→ Passage:
Who should you trust to manage your life savings? Your employer has put the job of managing your Thrift Savings Plan account, which might be the bulk of your life savings by the time you retire, squarely on your shoulders.
Unfortunately, many participants invest their trust in the wrong sources and wind up suffering the consequences. The fact is that a trusted source is not the same as a trustworthy one, and knowing the difference is critical to your financial well-being.
Before you place your trust in any investment or other financial advice, you should evaluate the source of that advice along five critical dimensions. And don’t forget to evaluate yourself before you give yourself the job!
A trustworthy investment adviser must be:
Conflict-free. Any adviser you trust should be completely free of any material conflict with your interests. This means, no product sales, incentive rewards, finders-fees, outside business interests or third-party control. Even something that appears to be an incentive to further your interest, like performance-based fees, can cause a conflict that will induce the adviser to compromise your interests for theirs. Flat fee for service, ideally fixed in advance, is the highest standard here.
Competent. You should be looking for analytic ability, not personality. A trustworthy adviser must have the knowledge and skill set necessary to properly analyze the decision at hand and use the results of that analysis to determine the course of action that will best serve your interests. In most cases, this means someone with a strong background in statistics, mathematics or quantitative analysis.

→ Supplied data:
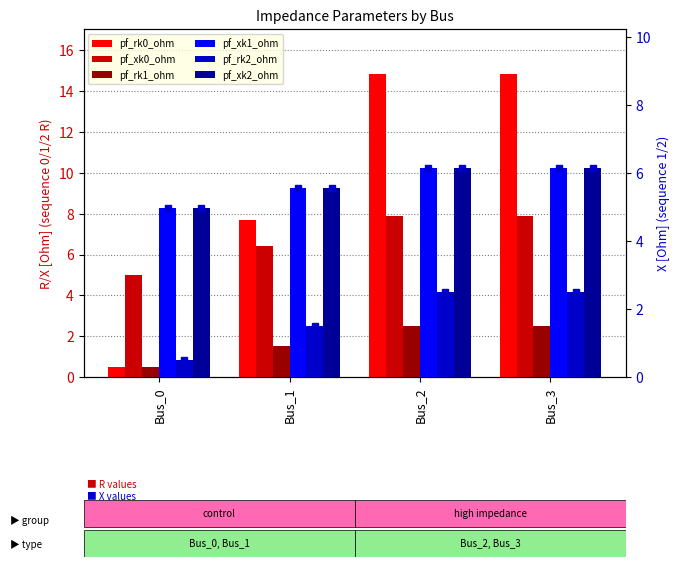

Which category has the lowest value in the pf_xk0_ohm series?

Bus_0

→ Work to complete:
1. In the piece on trustworthy investment advisers, rewrite the text from "A trustworthy investment" up to and including "highest standard here.", switching "adviser" to "counselor".
2. According to the piece on trustworthy investment advisers, a conflict-free adviser has no ties of certain kinds. List each one it names.
3. Carry on the piece on trustworthy investment advisers from the point where it stops.

→ Answers for the exercise:
1.
A trustworthy investment counselor must be:
Conflict-free. Any counselor you trust should be completely free of any material conflict with your interests. This means, no product sales, incentive rewards, finders-fees, outside business interests or third-party control. Even something that appears to be an incentive to further your interest, like performance-based fees, can cause a conflict that will induce the counselor to compromise your interests for theirs. Flat fee for service, ideally fixed in advance, is the highest standard here.

2.
- Product sales
- Incentive rewards
- Finders-fees
- Outside business interests
- Third-party control

3.
This is usually the product of an education in science or engineering.
Concerned. This one is often over-looked. Why would you trust someone to guide you who doesn’t care about whether the job gets done right, or not? A trustworthy adviser should be pro-active and become familiar with your particular goals, resources and constraints. They should come to you regularly, and at special times, to gauge your progress, chart your course going forward, and prompt you for any necessary action. An adviser who tries to do as little as you demand for their fee doesn’t deserve your trust. They must be committed to doing everything necessary to make sure that the job is done right, even if you’re not a squeaky wheel.
Accountable. This one’s easy to evaluate, but hard to find. A trustworthy adviser should accept fiduciary obligation to you, in writing, and be willing to stand accountable for the quality of their work. This means that they are licensed as a Registered Investment adviser and not as Registered Representative of a Broker Dealer or insurance agent. A trustworthy adviser will also unconditionally guarantee the quality of their service, or your money back.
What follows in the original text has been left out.